# Old Kerosene Lamps



## debodun (Feb 25, 2021)

I found some old kerosene lamps in the cellar that still had fuel in them which has probably been 40 years. Instead of having to make a trip to the recycling center and pay a fee for hazardous waste disposal, I thought I could burn it off - the lamps still have their wicks. I lighted one and it was so smoky and only burned a minute and went out. I tied raising the wick slightly and re-lit it. It still only burned about a minute with a horrible smoky flame (good thing I did it on the porch). Is it because the kerosene is bad?


----------



## peramangkelder (Feb 25, 2021)

I asked huz about this and he said more than likely the wick has 'crystalised' and perished therefore 
they are not drawing up the kerosene so they will not stay lit and yes you should be able to buy extra wicks


----------



## debodun (Feb 25, 2021)

Stored records:

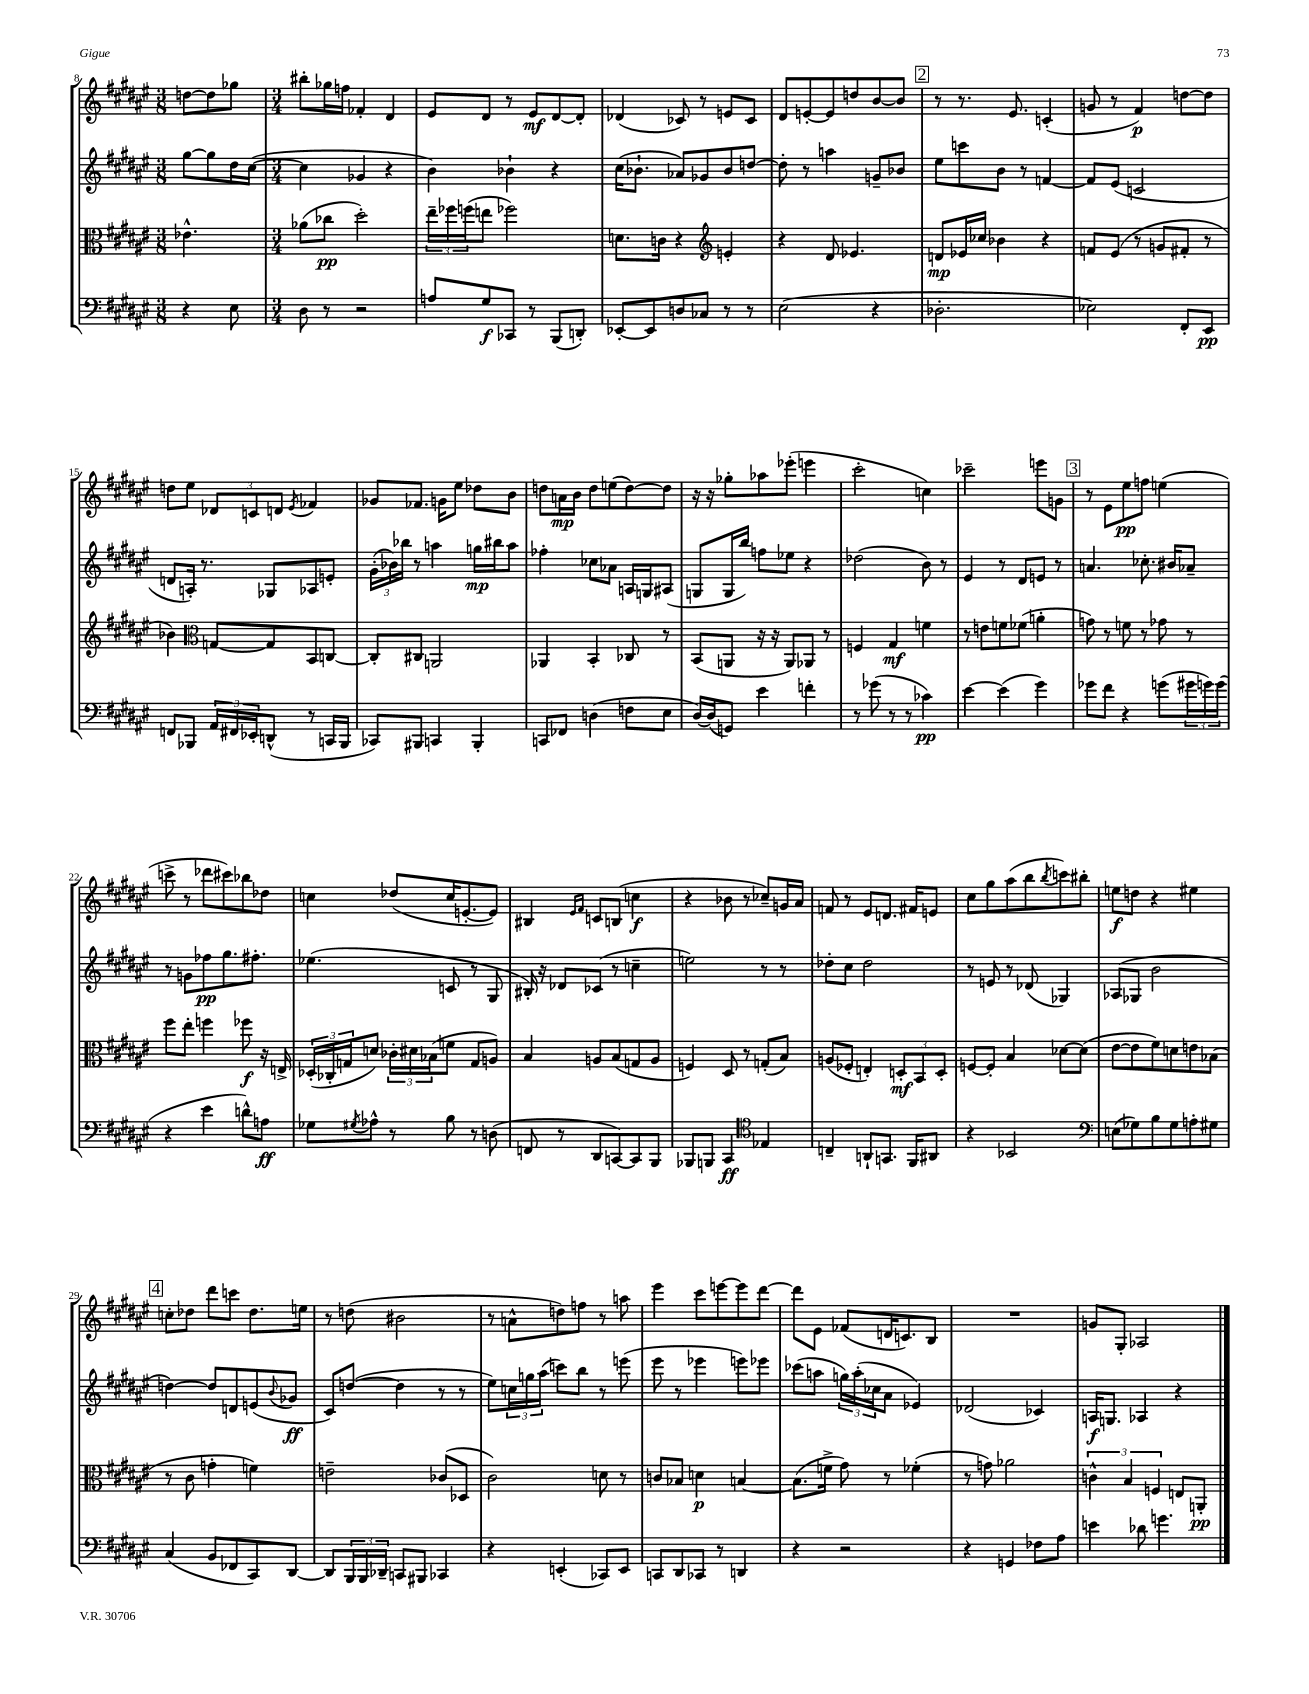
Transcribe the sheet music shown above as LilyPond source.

<<
\new StaffGroup <<
\new Staff = "s0" {
    \clef treble \key fis \major \numericTimeSignature \time 3/8
    d''8~ d''8 ges''8 |
    \numericTimeSignature \time 3/4 bis''8-. ges''16 f''16 fes'4-. dis'4 |
    eis'8 dis'8 r8 eis'8\mf dis'8~ dis'8-. |
    des'4( ces'8) r8 e'8 ces'8 |
    dis'8 e'8~-. e'8 d''8 b'8~ b'8 |
    \mark \markup { \box "2" } r8 r8. eis'8. c'4-.( |
    g'8 r8 fis'4\p) d''8~ d''8 |
    d''8 eis''8 \tuplet 3/2 { des'8 c'8 d'8 } \acciaccatura { eis'8 } fes'4 |
    ges'8 fes'8. g'16 eis''8 des''8 b'8 |
    d''8 a'16\mp b'16 d''8 e''8( d''8~) d''8 |
    r16 r16 ges''8-. aes''8 ees'''8-.( e'''4 |
    cis'''2-. c''4) |
    ces'''2-- e'''8 g'8 |
    \mark \markup { \box "3" } r8 eis'8 eis''8\pp f''8 e''4( |
    c'''8-> r8 des'''8 cis'''8) bes''8 des''8 |
    c''4 des''8( c''16 e'8.~-. e'8) |
    bis4 \grace { eis'16 fis'16 } c'8 b8( c''4\f |
    r4 bes'8 r8 ces''8--) g'16 ais'16 |
    f'8 r8 eis'8 d'8. fis'16 e'8 |
    cis''8 gis''8 ais''8( b''8 \acciaccatura { b''8 } c'''8) bis''8-. |
    e''8\f d''8 r4 eis''4 |
    \mark \markup { \box "4" } c''8-. des''8 dis'''8 c'''8 des''8. e''16 |
    r8 d''8( bis'2 |
    r8 a'8-^ d''8) f''8 r8 a''8 |
    eis'''4 cis'''8 e'''8~ e'''8 dis'''8~ |
    dis'''8 eis'8 fes'8( d'16 c'8.) b8 |
    R2. |
    g'8 gis8-. aes2 \bar "|." |
}
\new Staff = "s1" {
    \clef treble \key fis \major \numericTimeSignature \time 3/8
    gis''8~ gis''8 dis''16 cis''16~( |
    \numericTimeSignature \time 3/4 cis''4 ges'4 r4 |
    b'4) bes'4-! r4 |
    cis''16( bes'8.-! aes'8) ges'8 bes'8 d''8~ |
    d''8-. r8 a''4 g'8-- bes'8 |
    \mark \markup { \box "2" } eis''8 c'''8 b'8 r8 f'4~ |
    f'8 eis'8( c'2 |
    d'8 a16-.) r8. ges8 aes8 e'8-. |
    \tuplet 3/2 { gis'16-.( bes'16) bes''16 } r8 a''4 g''16\mp bis''16 a''8 |
    fes''4-. ces''8 aes'8 a16 g16 ais8( |
    g8 g16 b''16) f''8 ees''8 r4 |
    des''2( b'8) r8 |
    eis'4 r8 dis'8 e'8 r8 |
    \mark \markup { \box "3" } a'4. ces''8.-. bis'16 aes'8-- |
    r8 g'8 fes''8\pp gis''8. fis''8.-. |
    ees''4.( c'8 r8 gis8 |
    bis16-.) r16 des'8 ces'8( r8 c''4-- |
    e''2) r8 r8 |
    des''8-. cis''8 des''2 |
    r8 e'8 r8 des'8( ges4) |
    aes8( ges8 b'2 |
    \mark \markup { \box "4" } d''4~) d''8 d'8 e'8( \appoggiatura { b'8 } ges'8\ff |
    cis'8) d''8~( d''4 r8 r8 |
    eis''8) \tuplet 3/2 { c''16 g''16 ais''16( } c'''8) b''8 r8 e'''8( |
    eis'''8 r8 ees'''4 e'''8) ees'''8 |
    ces'''8( a''8 \tuplet 3/2 { g''16) a''16-.( ces''16 } ais'8 ees'4) |
    des'2( ces'4) |
    a16\f g8. aes4 r4 \bar "|." |
}
\new Staff = "s2" {
    \clef alto \key fis \major \numericTimeSignature \time 3/8
    ees'4.-^ |
    \numericTimeSignature \time 3/4 aes'8( ces''8\pp dis''2-.) |
    \tuplet 3/2 { eis''16-- fes''16 f''16( } e''8 fes''2) |
    d'8. c'16 r4 \clef treble e'4-. |
    r4 dis'8 ees'4. |
    \mark \markup { \box "2" } d'8\mp ees'16 ces''16 bes'4 r4 |
    f'8 eis'8( r8 g'8 fis'8-. r8 |
    bes'4) \clef alto g8~ g8 b,8 c8~ |
    c8-. cis8 a,2 |
    aes,4 b,4-. ces8 r8 |
    b,8( a,8 r16 r16 a,8) aes,8 r8 |
    f4 gis4\mf f'4 |
    r8 e'8 f'8 fes'8( a'4-. |
    \mark \markup { \box "3" } g'8) r8 f'8 r8 ges'8 r8 |
    fis''8 eis''8-. f''4 fes''8\f r16 e16-> |
    \tuplet 3/2 { des16-.( ces16-. g16 } d'8) \tuplet 3/2 { ces'16-. dis'16 bes16( } f'8 g8 a8) |
    b4 a8 b8( g8 a8 |
    f4) dis8 r8 g8-.( b8) |
    a8( fes8-. e4-.) \tuplet 3/2 { d8-.\mf b,8 d8-. } |
    f8~ f8-. b4 des'8~ des'8( |
    eis'8~ eis'8 fis'8) d'8 e'8 bes8( |
    \mark \markup { \box "4" } r8 cis'8 g'4-. f'4) |
    e'2-- ces'8( des8 |
    cis'2) d'8 r8 |
    c'8 bes8 d'4\p b4~ |
    b8.( f'16-> gis'8) r8 fes'4-.( |
    r8 g'8) aes'2 |
    \tuplet 3/2 { c'4-^ b4 f4 } e8 a,8-.\pp \bar "|." |
}
\new Staff = "s3" {
    \clef bass \key fis \major \numericTimeSignature \time 3/8
    r4 eis8 |
    \numericTimeSignature \time 3/4 dis8 r8 r2 |
    a8 gis8\f ces,8 r8 b,,8( d,8-.) |
    ees,8~-. ees,8 d8 ces8 r8 r8 |
    eis2( r4 |
    \mark \markup { \box "2" } des2.-. |
    ees2) fis,8-. eis,8\pp |
    f,8 bes,,8 \tuplet 3/2 { ais,16 fis,16 ees,16-. } d,8-^( r8 c,16 bes,,16 |
    ces,8) bis,,8 c,4 bis,,4-. |
    c,8 fes,8 d4( f8 eis8 |
    dis16~) dis16( g,8) eis'4 f'4-. |
    r8 ges'8( r8 r8 ces'4\pp) |
    eis'4~ eis'4( gis'4) |
    \mark \markup { \box "3" } ges'8 fis'8 r4 g'8( \tuplet 3/2 { gis'16 g'16) g'16( } |
    r4 eis'4 d'8-^) a8\ff |
    ges8 \acciaccatura { gis8 } aes8-^ r8 b8 r8 d8( |
    f,8 r8 dis,8 c,8~) c,8 b,,8 |
    bes,,8 b,,8 cis,4\ff \clef tenor ees4 |
    c4-- a,8-! g,8. fis,16 ais,8 |
    r4 bes,2 |
    \clef bass e8( ges8) b8 ges8 a8-. gis8 |
    \mark \markup { \box "4" } cis4( b,8 fes,8 cis,8) dis,8~ |
    dis,8 \tuplet 3/2 { b,,16 b,,16 des,16-- } c,8 bis,,8 ces,4 |
    r4 e,4-.( ces,8) e,8 |
    c,8 dis,8 ces,8 r8 d,4 |
    r4 r2 |
    r4 g,4 fes8 ais8 |
    e'4 des'8 g'4. \bar "|." |
}
>>
>>
\layout { \context { \Score currentBarNumber = #8 } }
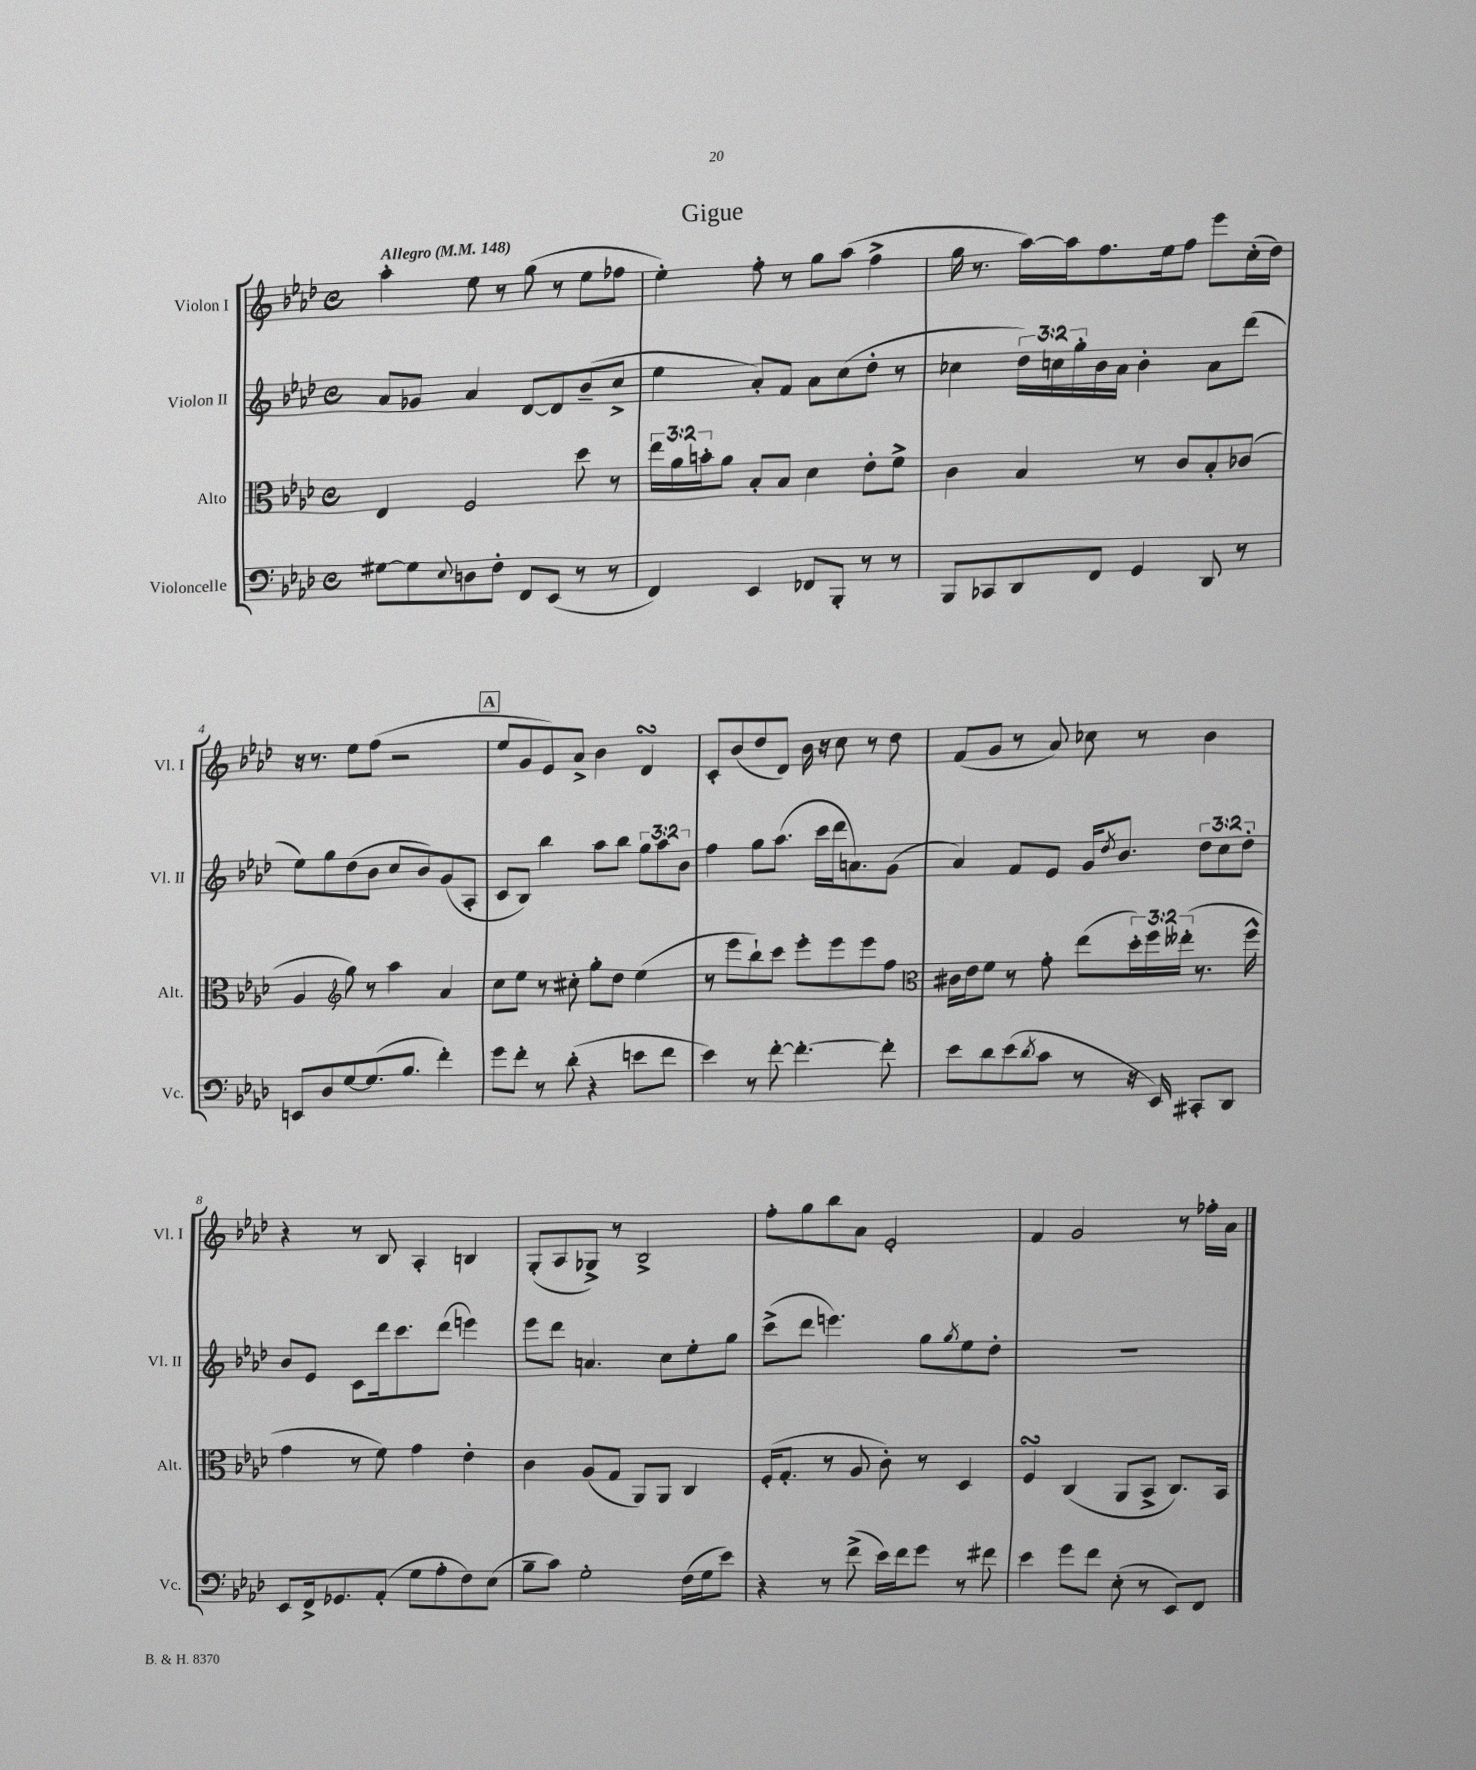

Objective: Write the next part of the forum thread about old kerosene lamps, starting where it stops. The records were taken from a different source than the thread.

Response for this exercise:
Thank huz for the insightful answer.


----------



## RadishRose (Feb 25, 2021)

*How* *Long* *Does* *Kerosene* *Last* Before It Goes Bad? | heatwhiz.com​

https://www.heatwhiz.com/how-long-kerosene-lasts/
The standard *kerosene* shelf life, when stored properly, is between two and five years. Keep in mind that we do mean "when stored properly" - if you are not storing your *kerosene* well-enough its shelf life can be even shorter than two years. Why does *kerosene* go bad? The main reason why *kerosene* goes bad after a while is condensation.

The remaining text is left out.